A co, jeśli z pandemią jednak rozprawimy się szybko i skutecznie? Dr Oleszczuk: – Niezależnie od tego, jak rozwinie się sprawa COVID-19, potrzeba zabezpieczenia epidemicznego z nami zostanie. Będziemy pokoleniem COVID-u, tak jak nasi rodzice byli pokoleniem Polski Ludowej, a dziadkowie wojen światowych. Pamiętajmy, że cały czas dziesiątkuje nas również grypa. Od stycznia do marca zachorowało na nią w Polsce 5 mln osób.

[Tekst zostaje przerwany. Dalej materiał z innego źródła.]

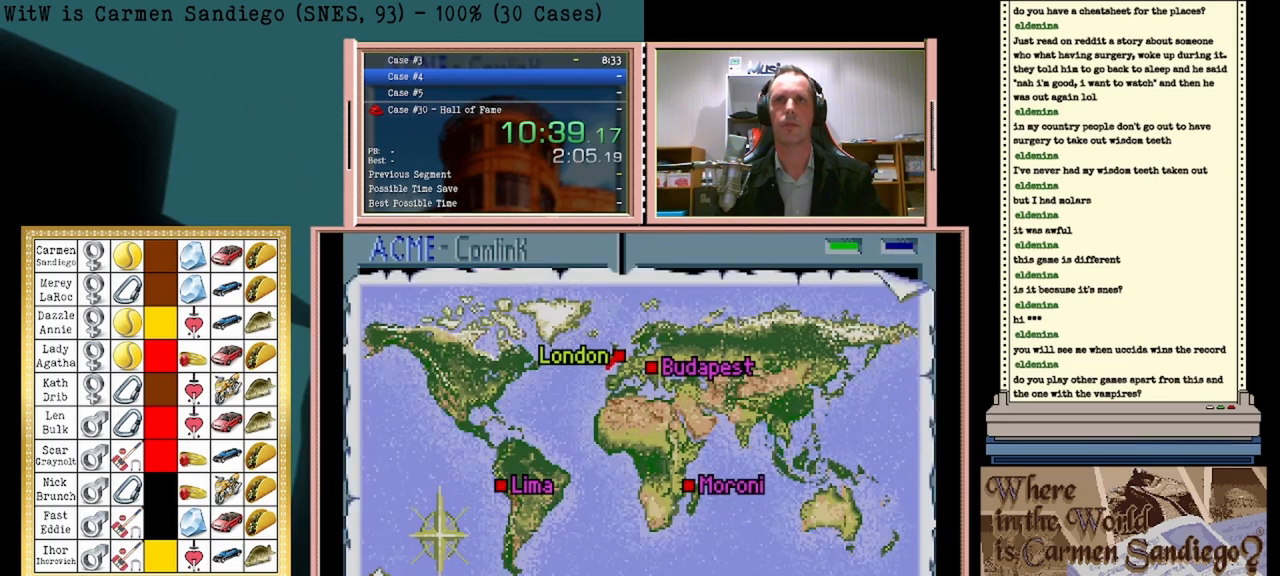
{"buttons": [], "events": []}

Każdy z nich wziął przynajmniej tygodniowe zwolnienie. To daje 35 mln dni zwolnień lekarskich, których koszt musieli pokryć pracodawcy. Mechanizmy, które zastosują, sprawią, że obciążenie sezonowymi infekcjami wirusowymi spadnie, a firmy będą bardziej produktywne.